- Passage for review
The Chronological History of the Hazelwood Brewing Company and its successors

1933-1934

Hazelwood Beverage Company

Hazelwood Brewing Company Timeline

1904

The Hazelwood Brewing Company was legally established by the United Ice & Supply Company on July 14. Construction of the brewery was begun immediately at a site adjacent to United Ice & Supply Company’s existing ice manufacturing building on Gloster Street. The brick walls of the original one-story ice manufacturing building still stand on the neighboring property to the east of the Hazelwood Brew House.

1905

Before construction on the brewery was complete, the United Ice & Supply Company legally merged with the brewing company and thereafter both business functions operated under the management of the Hazelwood Brewing Company (HBC).

1905

Construction was estimated to have cost $200,000 using plans from the Viltor Manufacturing Company of Milwaukee, Wisconsin, makers of refrigeration equipment and compressors.

1905

When the brewery was complete, the complex of buildings included the brewery building, an ice house, a bottling building, and an office. The brewery was built as a modern “gravity fed” brewery, with all beer production equipment vertically stacked on three floors. The core of beer production was the grain mill on the 3rd floor, mash tun on the 2nd floor and the brew kettle on the ground floor. This core equipment of beer production for was set in the southern bay (Bay 3) of the building. The walls in Bays 1 and 2 of the remaining building were used as cellars to age the beer and lined by 4” thick cork panels for insulation.

- Things to do
• a. Answer these from the Hazelwood Brewing Company history, one per line:
(i) On what day was the Hazelwood Brewing Company legally established?
(ii) Whose plans were used to build the brewery?
(iii) What piece of equipment sat on the 2nd floor?
• b. Reproduce the Hazelwood Brewing Company history word for word, from "Hazelwood Beverage Company" up to and including "Hazelwood Brew House.".

- Extracted entries
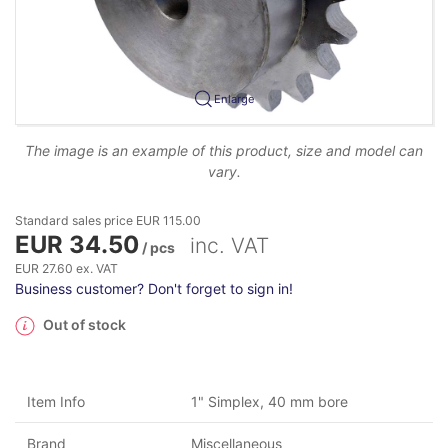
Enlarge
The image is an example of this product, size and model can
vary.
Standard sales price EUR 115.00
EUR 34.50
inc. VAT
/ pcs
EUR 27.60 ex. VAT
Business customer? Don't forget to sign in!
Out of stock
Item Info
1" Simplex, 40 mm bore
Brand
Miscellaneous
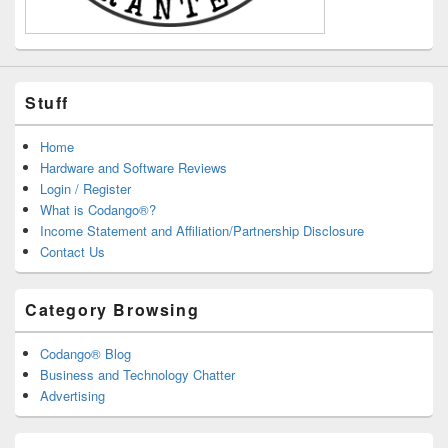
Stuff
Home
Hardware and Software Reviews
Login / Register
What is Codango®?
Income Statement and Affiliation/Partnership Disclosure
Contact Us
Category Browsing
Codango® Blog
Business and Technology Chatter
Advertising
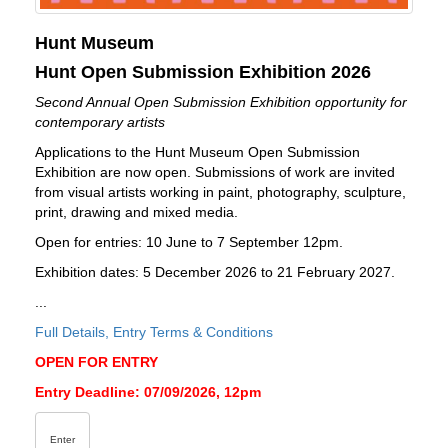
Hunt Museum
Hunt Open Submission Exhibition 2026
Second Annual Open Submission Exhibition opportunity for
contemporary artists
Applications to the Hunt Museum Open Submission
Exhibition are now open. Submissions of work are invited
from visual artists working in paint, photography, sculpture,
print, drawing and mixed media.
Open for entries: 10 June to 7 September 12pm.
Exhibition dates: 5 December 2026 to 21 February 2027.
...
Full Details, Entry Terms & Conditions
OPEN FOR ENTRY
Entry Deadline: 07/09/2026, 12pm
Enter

==

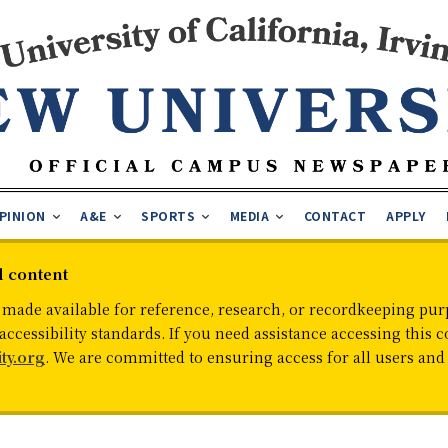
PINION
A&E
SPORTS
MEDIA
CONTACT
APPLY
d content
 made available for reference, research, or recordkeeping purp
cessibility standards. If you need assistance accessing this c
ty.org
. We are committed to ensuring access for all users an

...

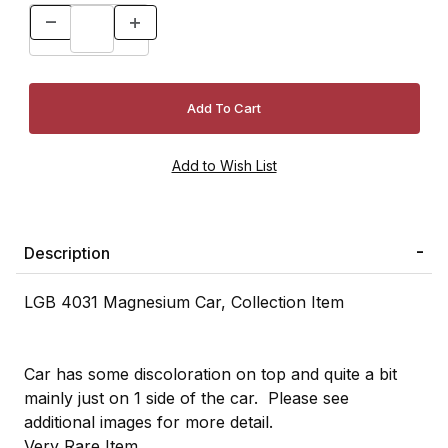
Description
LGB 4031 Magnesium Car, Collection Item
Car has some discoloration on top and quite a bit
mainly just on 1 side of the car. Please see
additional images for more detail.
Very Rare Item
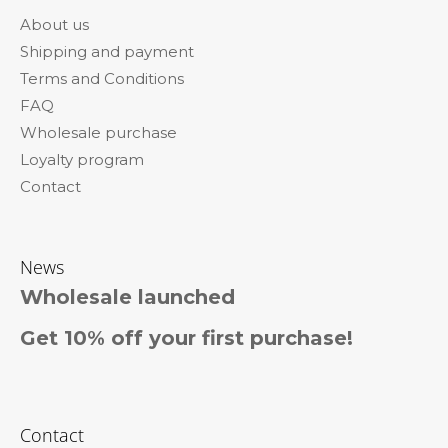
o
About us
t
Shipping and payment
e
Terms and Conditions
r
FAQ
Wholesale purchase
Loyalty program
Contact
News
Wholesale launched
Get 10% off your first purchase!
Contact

- Answers below
• a.
(i) July 14 (1904)
(ii) The Viltor Manufacturing Company of Milwaukee, Wisconsin
(iii) The mash tun

• b.
Hazelwood Beverage Company

Hazelwood Brewing Company Timeline

1904

The Hazelwood Brewing Company was legally established by the United Ice & Supply Company on July 14. Construction of the brewery was begun immediately at a site adjacent to United Ice & Supply Company’s existing ice manufacturing building on Gloster Street. The brick walls of the original one-story ice manufacturing building still stand on the neighboring property to the east of the Hazelwood Brew House.